Chapter 1:
Jacob. That was all I could see. He would get me though this. I took another shaky step forward in beat with the music. My father's arm supported me as I gazed forward. Jacob looked amazing, clean cut in his tux. If I could overcome my nerves, I could be with him for the rest of my life, not that there was any other option. Jacob had always been the only one for me. I didn't exactly like him in a the way my parents loved each other. That inseparable, longing, lustful kind of love.
I'd known Jake since I was born. He was my friend, my playmate. When he kissed me there was no spark, just awkwardness. My momma said that that special kind of love came with time, and I believed her. I loved Jacob dearly and this is what people did when they loved each other. So though these heels killed my feet and this dress was heavy and squeezed my waist so tight I could hardly breath, I knew I had to do this.
I sighed, now assured and looked up at the little white christmas lights hung over me. A grecian arch stood before my father and I, very close now. The arch was wooden with luminous white roses and vines growing up the sides. White rose petals peppered the ground and long silk carpet ran from the back of the seats to the base of the arch.
I stood now right in front of Jacob, lips partly opened, face blank. But when I looked into his deep browns eyes, I couldn't help but let my face light up in mirror of his. Dad let go of my arm to shake hands with Jake and then turned to me. I could see the emotion swell in him but he grabbed me and pulled me into a bear hug without shedding a tear. Before he pulled away he whispered in my ear so quietly only I could hear.
"You don't have to do anything you don't want to, remember that princess."
When he pulled away, I pressed my lips together and nodded. I was very aware of the many people staring at Jake and I. Their looks were well intended but made me uncomfortable. It didn't matter, I told myself and turned to face Jacob.
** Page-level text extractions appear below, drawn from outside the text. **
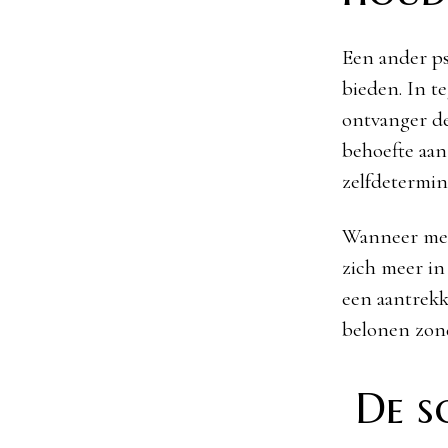
Een ander ps
bieden. In te
ontvanger de 
behoefte aan
zelfdetermin
Wanneer men
zich meer in
een aantrekk
belonen zond
De s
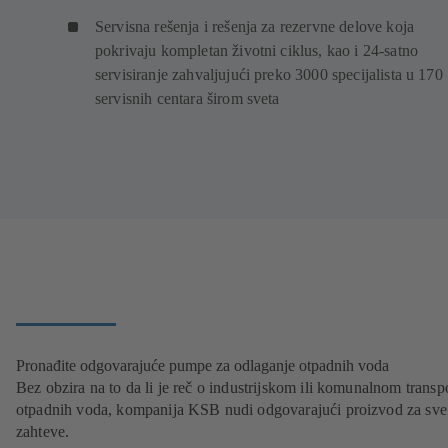
Servisna rešenja i rešenja za rezervne delove koja
pokrivaju kompletan životni ciklus, kao i 24-satno
servisiranje zahvaljujući preko 3000 specijalista u 170
servisnih centara širom sveta
Pronađite odgovarajuće pumpe za odlaganje otpadnih voda
Bez obzira na to da li je reč o industrijskom ili komunalnom transp
otpadnih voda, kompanija KSB nudi odgovarajući proizvod za sve
zahteve.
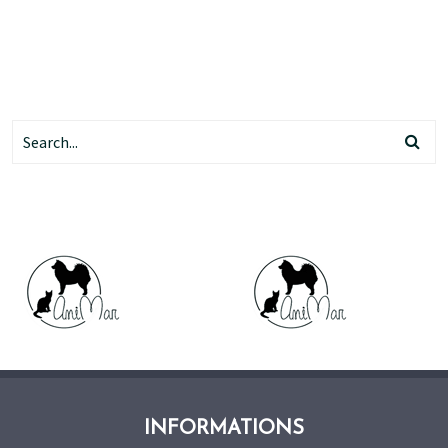
INFORMATIONS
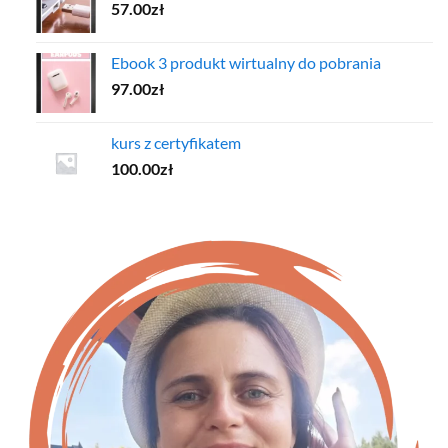
57.00
zł
Ebook 3 produkt wirtualny do pobrania
97.00
zł
kurs z certyfikatem
100.00
zł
"Dear friends..."the priest began, but I didn't hear a word that he said. My thoughts raced, I was glad I wasn't touching Jake because he'd know exactly how terrified I was. I was only seven! How had I gotten into this? Jacob couldn't wait a few more years? I guess Momma really hurt him. No one even asked me if I was ready! They just assumed that I would be ecstatic. When Jacob proposed I was flattered, but did he honestly need a permanent agreement to guaranty I'd stay with him? I wasn't going anywhere, where was there to go any way? I loved Jacob, I'd never leave him, and I didn't need a ceremony to prove it.
"I do" Jacob said in his rough voice, sounding very pleased. He smiled down at me and I gave him a half-hearted smile, trying to cover the panic exploding inside me.
I don't want to have children with him! Oh god what if they turn out all disfigured or something? No, no, no! this can't be happening, it's too soon, it's all too fast!
"And do you, Renesmee Cullen, take Jacob Black to be your lawfully wedded husband?"
My eyes were wide frightened, the answer was no, I just couldn't get it out. I looked up at Jacob who was yearning me with his eyes to answer, to say yes. I looked over and caught my mother's eye.
Do what you want, she mouthed.
What did I want?
Well... I wanted to bolt, and so I did. Right into the the woods. The silk of my dress hugging my legs, snagging on branches. Wind whipping through my hair as locks fell out one by one, pins flying back as I flew forward. I ran to the one place that always made me feel safe. The meadow.